#!/usr/bin/env python
import warnings
warnings.filterwarnings('ignore', '.*negative int.*')
import os, sys, optparse
from sets import Set
import fsutils

# Original Version - Douglas Greve, MGH
# Rewrite - Krish Subramaniam, MGH
# $Id: asegstats2table,v 1.32 2010/03/30 16:30:51 greve Exp $

# map of measures and their appropriate columns in .stats file
seg2statcol_map = {'volume':3, 'mean':5, 'std':6}
# map of delimeter choices and string literals
delimiter2char = {'comma':',', 'tab':'\t', 'space':' ', 'semicolon':';'}

helptext = """
Converts a subcortical stats file created by recon-all and/or
mri_segstats (eg, aseg.stats) into a table in which each line is a
subject and each column is a segmentation ( there is an option to transpose that). 
The values are the volume of the segmentation in mm3 or the mean intensity over the structure.
The first row is a list of the segmentation names. The first column
is the subject name. If the measure is volume, then the estimated
intracranial volume (eTIV) is printed as the 2nd to last column 
(if present in the input), and BrainSegVol is the last column.

The subjects list can be specified in one of four ways:
  1. Specify each subject after -s 
  
          -s subject1 -s subject2 ..
  
  2. specify all subjects after --subjects.  
     --subjects does not have
     to be the last argument. Eg:
     
          --subjects subject1 subject2 ... 

  3. Specify each input file after -i 

          -i subject1/stats/aseg.stats -i subject2/stat/aseg.stats ..
  
  4. Specify all the input stat files after --inputs. --inputs does not have
     to be the last argument. Eg:
       
          --inputs subject1/stats/aseg.stats subject2/stats/aseg.stats ...

The first two methods assume the freesurfer directory structure. The
last two are general and can be used with any file produced by
mri_segstats regardless of whether it was created with recon-all or not,
however, the subject name is not printed in the file (just the row
number). Note that the first two and last two are mutually exclusive. i.e
don't specify --subjects when you are providing --inputs and vice versa.

- _Task instructions_
Retype part of the script, starting at the words "The first two methods" and stopping after "and vice versa.". You can do without the listing.

- _Material provided_
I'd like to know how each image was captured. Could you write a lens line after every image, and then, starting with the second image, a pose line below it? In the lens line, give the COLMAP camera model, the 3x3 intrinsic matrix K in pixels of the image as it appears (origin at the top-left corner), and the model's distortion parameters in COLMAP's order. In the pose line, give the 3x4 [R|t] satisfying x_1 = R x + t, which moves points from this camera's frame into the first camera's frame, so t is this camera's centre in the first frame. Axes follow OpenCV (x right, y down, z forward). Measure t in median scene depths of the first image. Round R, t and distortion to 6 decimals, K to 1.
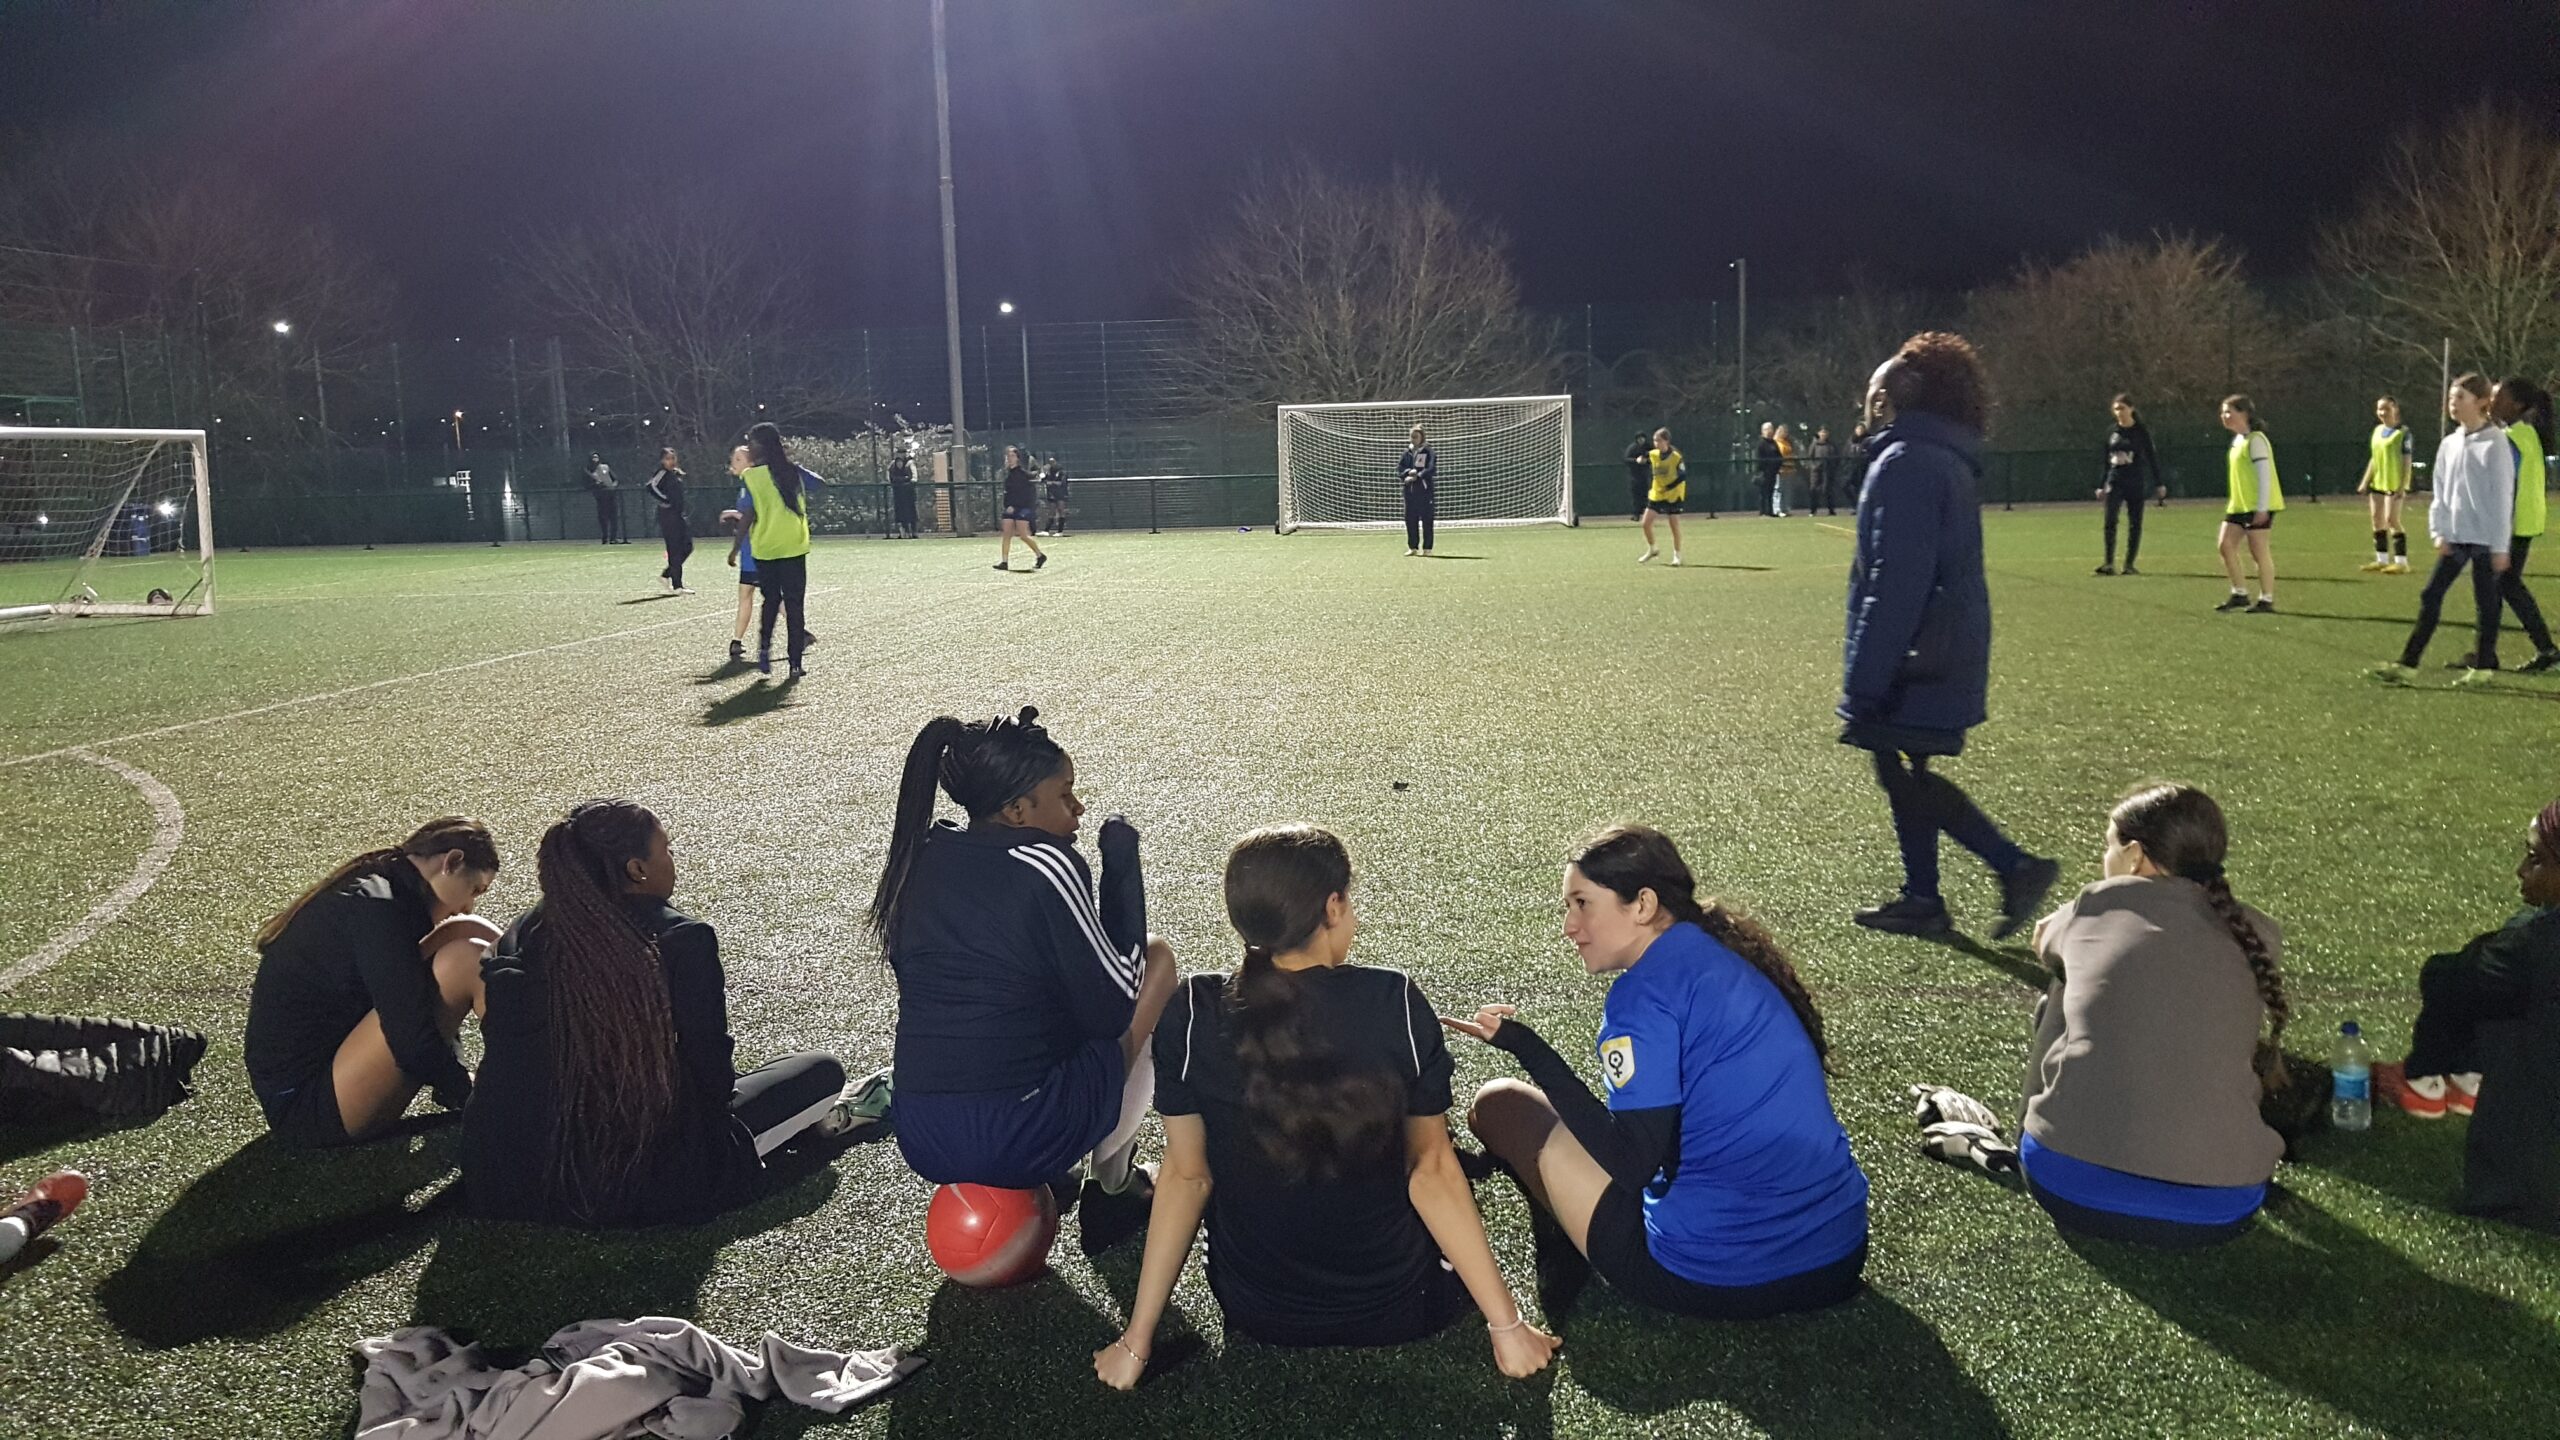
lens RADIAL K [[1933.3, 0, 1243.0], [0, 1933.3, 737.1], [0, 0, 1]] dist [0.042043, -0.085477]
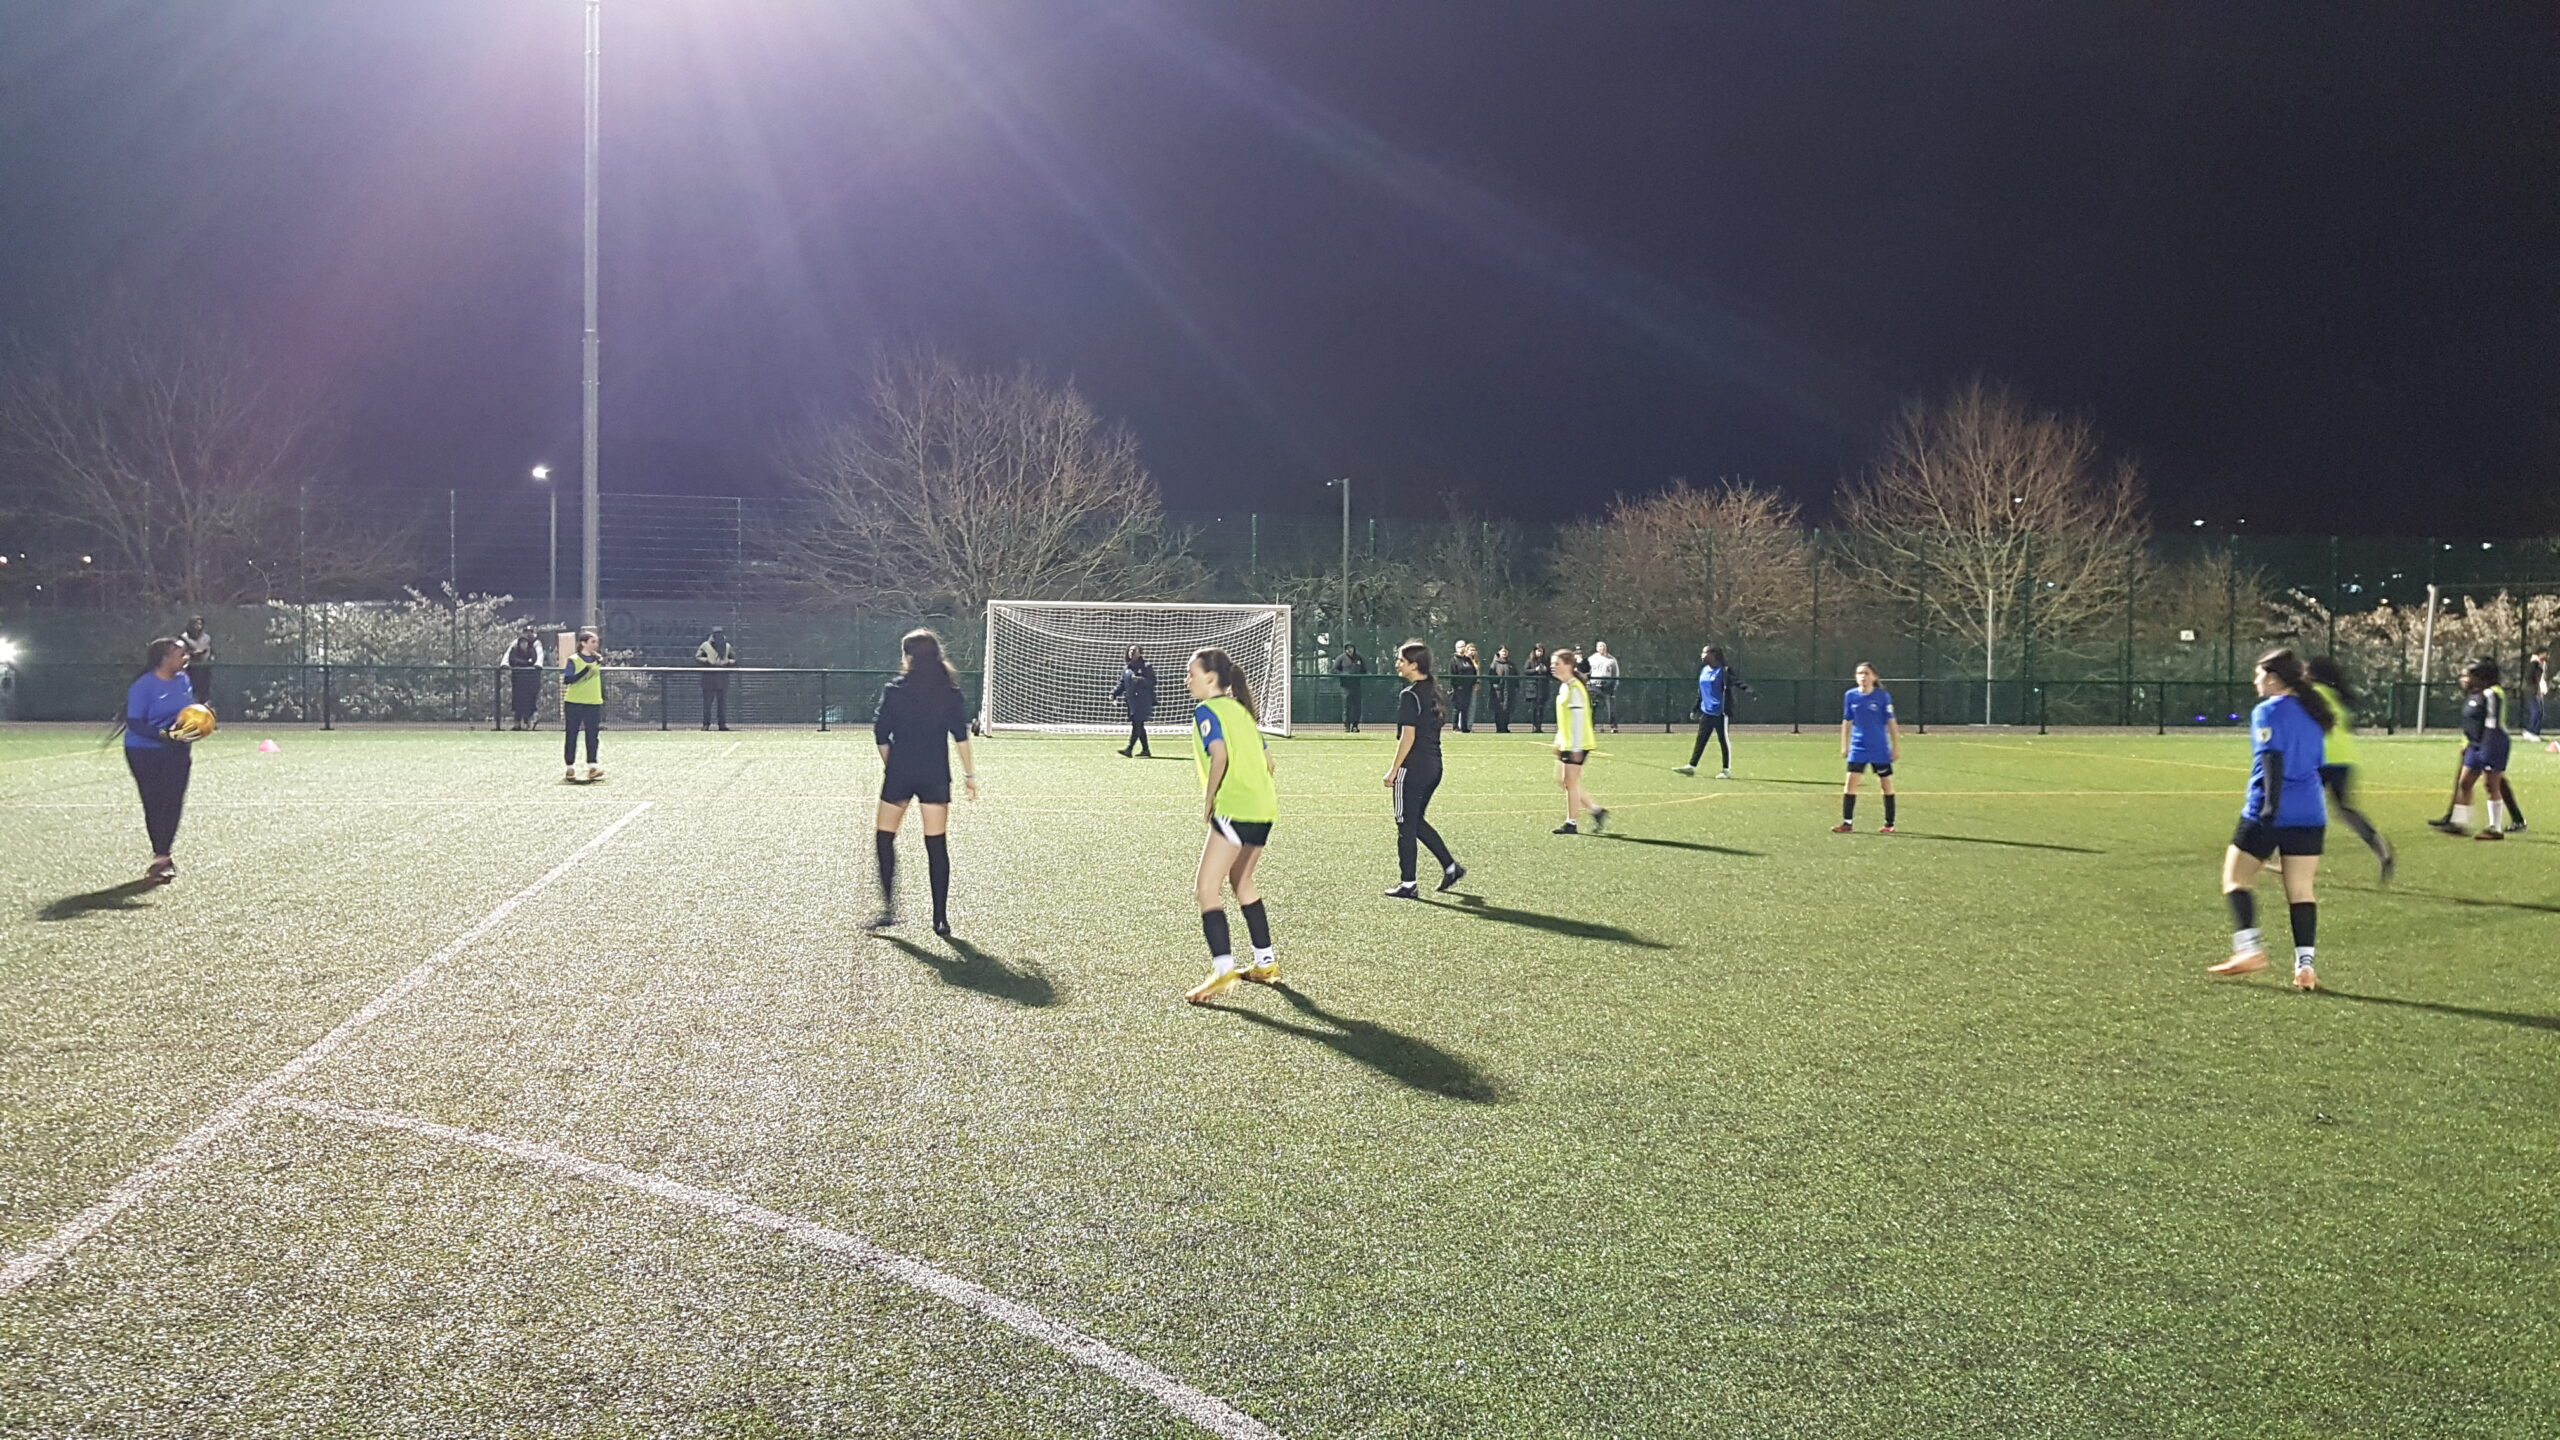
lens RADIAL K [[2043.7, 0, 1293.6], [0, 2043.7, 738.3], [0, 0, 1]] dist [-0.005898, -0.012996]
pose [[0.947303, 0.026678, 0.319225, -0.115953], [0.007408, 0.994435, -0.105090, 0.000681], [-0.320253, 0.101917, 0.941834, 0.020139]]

- _Solution to this task_
The first two methods assume the freesurfer directory structure. The
last two are general and can be used with any file produced by
mri_segstats regardless of whether it was created with recon-all or not,
however, the subject name is not printed in the file (just the row
number). Note that the first two and last two are mutually exclusive. i.e
don't specify --subjects when you are providing --inputs and vice versa.